Este peixe transformou uma barbatana numa ventosa e passa a vida pegando carona em tubarões, tartarugas e baleias
O disco adesivo da rêmora nasce de uma barbatana dorsal modificada e permite ao peixe viajar preso a grandes animais marinhos.
No alto da cabeça da rêmora existe um disco oval cheio de lâminas, capaz de prender o peixe a um tubarão, uma tartaruga ou uma baleia. A estrutura parece uma invenção separada do corpo, mas começa de maneira familiar: é uma barbatana dorsal transformada durante o desenvolvimento.

Como uma barbatana virou ventosa?
Embriões e jovens rêmoras formam elementos semelhantes aos de uma barbatana dorsal comum. Conforme crescem, essas estruturas migram para a região superior da cabeça, achatam-se e se organizam em lâminas móveis dentro de um disco.
Essa sequência confirma uma hipótese discutida havia séculos. O disco não surgiu do nada: a evolução remodelou peças existentes, alterando posição, orientação e função até produzir um sistema de adesão.

A rêmora gruda como uma ventosa de banheiro?
O disco cria vedação e atrito. Suas lâminas podem se erguer e aumentar a resistência ao deslizamento, enquanto pequenos espinhos ajudam a manter contato com superfícies de textura diferente.
Para se soltar, o peixe muda o ângulo do corpo e reduz a aderência. A conexão precisa ser forte durante o deslocamento, mas reversível quando surge alimento ou outro hospedeiro.
Por que pegar carona em animais enormes?
Viajar presa a um animal maior reduz o gasto de energia e leva a rêmora por áreas onde pode encontrar restos de alimento. Algumas espécies também comem pequenos parasitas, embora a relação não deva ser descrita como benefício garantido para todo hospedeiro.
A convivência com grandes peixes leva muita gente a confundi-la com ameaça. A biologia incomum dos tubarões oferece muitos parceiros de viagem, mas a rêmora não perfura o animal como um ferrão.

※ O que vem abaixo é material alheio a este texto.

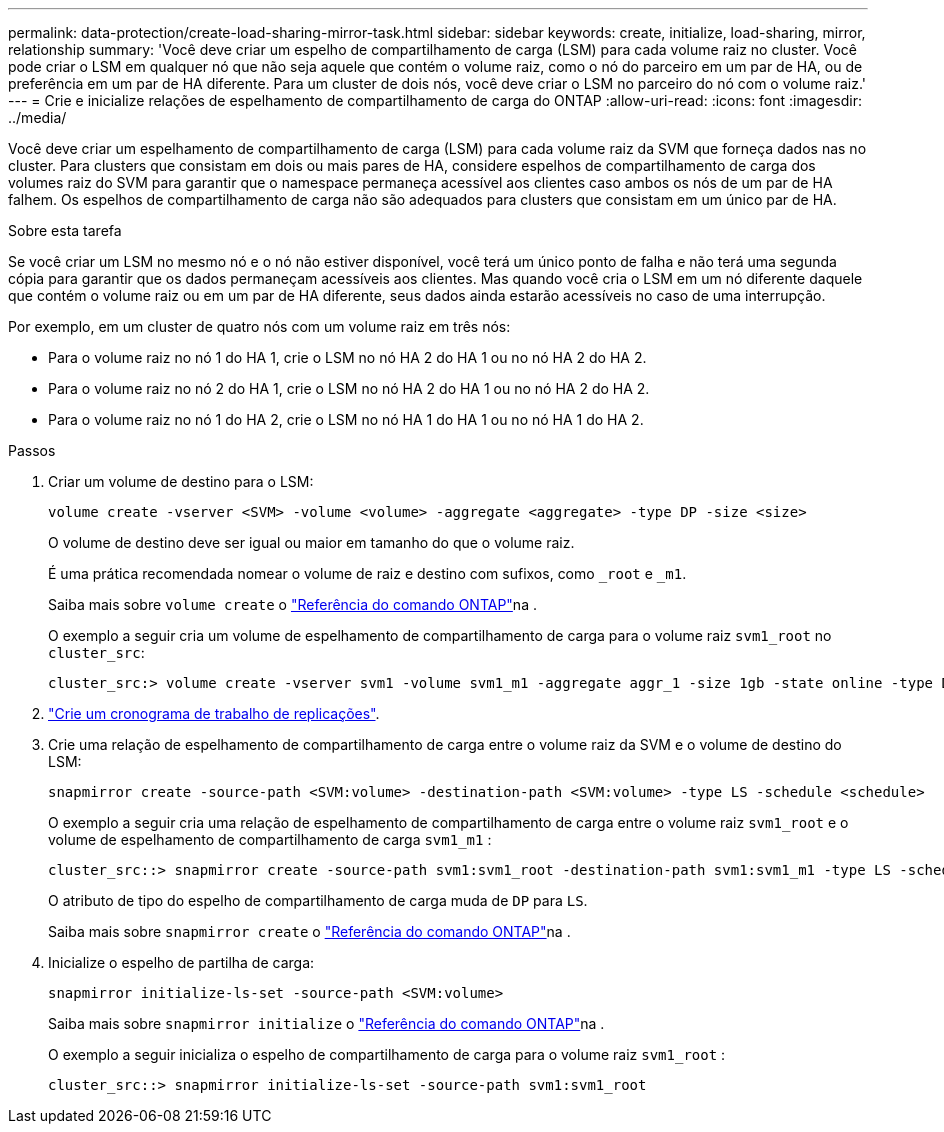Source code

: ---
permalink: data-protection/create-load-sharing-mirror-task.html 
sidebar: sidebar 
keywords: create, initialize, load-sharing, mirror, relationship 
summary: 'Você deve criar um espelho de compartilhamento de carga (LSM) para cada volume raiz no cluster. Você pode criar o LSM em qualquer nó que não seja aquele que contém o volume raiz, como o nó do parceiro em um par de HA, ou de preferência em um par de HA diferente. Para um cluster de dois nós, você deve criar o LSM no parceiro do nó com o volume raiz.' 
---
= Crie e inicialize relações de espelhamento de compartilhamento de carga do ONTAP
:allow-uri-read: 
:icons: font
:imagesdir: ../media/


[role="lead"]
Você deve criar um espelhamento de compartilhamento de carga (LSM) para cada volume raiz da SVM que forneça dados nas no cluster. Para clusters que consistam em dois ou mais pares de HA, considere espelhos de compartilhamento de carga dos volumes raiz do SVM para garantir que o namespace permaneça acessível aos clientes caso ambos os nós de um par de HA falhem. Os espelhos de compartilhamento de carga não são adequados para clusters que consistam em um único par de HA.

.Sobre esta tarefa
Se você criar um LSM no mesmo nó e o nó não estiver disponível, você terá um único ponto de falha e não terá uma segunda cópia para garantir que os dados permaneçam acessíveis aos clientes. Mas quando você cria o LSM em um nó diferente daquele que contém o volume raiz ou em um par de HA diferente, seus dados ainda estarão acessíveis no caso de uma interrupção.

Por exemplo, em um cluster de quatro nós com um volume raiz em três nós:

* Para o volume raiz no nó 1 do HA 1, crie o LSM no nó HA 2 do HA 1 ou no nó HA 2 do HA 2.
* Para o volume raiz no nó 2 do HA 1, crie o LSM no nó HA 2 do HA 1 ou no nó HA 2 do HA 2.
* Para o volume raiz no nó 1 do HA 2, crie o LSM no nó HA 1 do HA 1 ou no nó HA 1 do HA 2.


.Passos
. Criar um volume de destino para o LSM:
+
[source, cli]
----
volume create -vserver <SVM> -volume <volume> -aggregate <aggregate> -type DP -size <size>
----
+
O volume de destino deve ser igual ou maior em tamanho do que o volume raiz.

+
É uma prática recomendada nomear o volume de raiz e destino com sufixos, como `_root` e `_m1`.

+
Saiba mais sobre `volume create` o link:https://docs.netapp.com/us-en/ontap-cli/volume-create.html["Referência do comando ONTAP"^]na .

+
O exemplo a seguir cria um volume de espelhamento de compartilhamento de carga para o volume raiz `svm1_root` no `cluster_src`:

+
[listing]
----
cluster_src:> volume create -vserver svm1 -volume svm1_m1 -aggregate aggr_1 -size 1gb -state online -type DP
----
. link:create-replication-job-schedule-task.html["Crie um cronograma de trabalho de replicações"].
. Crie uma relação de espelhamento de compartilhamento de carga entre o volume raiz da SVM e o volume de destino do LSM:
+
[source, cli]
----
snapmirror create -source-path <SVM:volume> -destination-path <SVM:volume> -type LS -schedule <schedule>
----
+
O exemplo a seguir cria uma relação de espelhamento de compartilhamento de carga entre o volume raiz `svm1_root` e o volume de espelhamento de compartilhamento de carga `svm1_m1` :

+
[listing]
----
cluster_src::> snapmirror create -source-path svm1:svm1_root -destination-path svm1:svm1_m1 -type LS -schedule hourly
----
+
O atributo de tipo do espelho de compartilhamento de carga muda de `DP` para `LS`.

+
Saiba mais sobre `snapmirror create` o link:https://docs.netapp.com/us-en/ontap-cli/snapmirror-create.html["Referência do comando ONTAP"^]na .

. Inicialize o espelho de partilha de carga:
+
[source, cli]
----
snapmirror initialize-ls-set -source-path <SVM:volume>
----
+
Saiba mais sobre `snapmirror initialize` o link:https://docs.netapp.com/us-en/ontap-cli/snapmirror-initialize.html["Referência do comando ONTAP"^]na .

+
O exemplo a seguir inicializa o espelho de compartilhamento de carga para o volume raiz `svm1_root` :

+
[listing]
----
cluster_src::> snapmirror initialize-ls-set -source-path svm1:svm1_root
----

- Economiza energia no deslocamento
- Aproveita restos de refeições
- Pode consumir pequenos parasitas
- Troca de hospedeiro quando necessário
Para observar o disco funcionando sobre animais em movimento, o canal do YouTube Out of Place Zoologist apresenta a rêmora de perto e explica por que essa passageira é muito mais do que um peixe grudado:
Tubarões são os únicos hospedeiros?
Não. Rêmoras podem aparecer em raias, baleias, golfinhos, tartarugas marinhas e até embarcações. Preferências variam entre espécies, assim como o local de fixação no corpo do hospedeiro.
O fluxo de água também importa. Prender-se em uma região inadequada aumentaria o arrasto ou dificultaria a respiração, por isso o peixe ajusta posição e orientação enquanto o parceiro se move.
Uma transformação que acontece diante dos cientistas
Fósseis contam parte da evolução, mas o desenvolvimento do peixe jovem oferece outra pista poderosa. Ao acompanhar os ossos e tecidos se reorganizando, pesquisadores conseguem reconhecer a origem de uma estrutura aparentemente sem equivalente.
A rêmora lembra que novidades evolutivas frequentemente são reformas profundas. Uma barbatana destinada à estabilidade tornou-se equipamento de transporte, e o oceano ganhou um dos passageiros mais bem preparados do planeta.